* SELECTED EXTRACT:
= = = =

# NEWB here, need advice on tie down straps



## JohnnyP

Just found the site and I appreciate all of the information contained here. Need some advice on straps and length to transport 4x6 round bales on my 32' tandem trailer. If I lay 10 on the first level and one row centered on top, will 30' straps work? Do I need 2" or 3" wide straps? My hay supplier is only a couple of miles away, but next year I may have to travel further. Just want to be safe.

Thanks for replies

John


----------



## somedevildawg

I can use 30' straps but my bales ain't no where near 6' tall...gonna be close depending on how dense those bales are....


----------



## NewBerlinBaler

I'm hauling eight 4x5 rounds at a time on a 20-foot flat bed. First time I loaded the trailer, I tried to secure them with 2"x27' ratchet straps (common size, available locally). The straps were too short and I had to make up the difference with 6' slings (major pain). The wife ordered two 2"x40' ratchet straps from Amazon.com and now we have some excess length to deal with (minor problem). One strap goes over the top of each of the two rows of 4 bales that are placed side-by-side.

I assume your plan is to put a strap around each row of five on the bottom and place another strap on the row centered on the top. I think 2" wide straps will be plenty for your load - at least the lower tier. In my experience, the flat spot on the bottom of the bale prevents them from rolling.

However, you're not going to get a 30-foot strap around five 6-foot round bales - even the lower tier. And even a 40-foot strap may not get around the upper tier. Have you put a tape-measure or rope around the stack to determine the required length?


----------



## bluefarmer

Tie across the trailer, not length wise, unless you got five foot wide 6 foot tall bales 27x2 will work, I wish I had a dollar for every bale I have hauled.


----------



## swmnhay

bluefarmer said:


> Tie across the trailer, not length wise, unless you got five foot wide 6 foot tall bales 27x2 will work, I wish I had a dollar for every bale I have hauled.


Me too.I should of kept track.I have about 300,000 miles on my 98 trailer that usually never gets over 85 miles from home.

 About 100,000 bales.Alot of them are hauled twice.


----------

= = = =

* AVAILABLE DATA:
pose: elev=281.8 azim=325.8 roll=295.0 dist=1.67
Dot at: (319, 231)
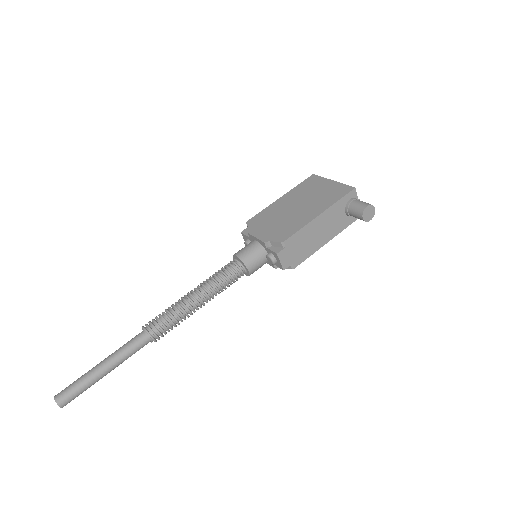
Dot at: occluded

= = = =

* GIVEN INSTRUCTION: Copy the passage of the forum thread on tie-down straps for round bales from "Just found the" to "to be safe.".

* TASK ANSWER:
Just found the site and I appreciate all of the information contained here. Need some advice on straps and length to transport 4x6 round bales on my 32' tandem trailer. If I lay 10 on the first level and one row centered on top, will 30' straps work? Do I need 2" or 3" wide straps? My hay supplier is only a couple of miles away, but next year I may have to travel further. Just want to be safe.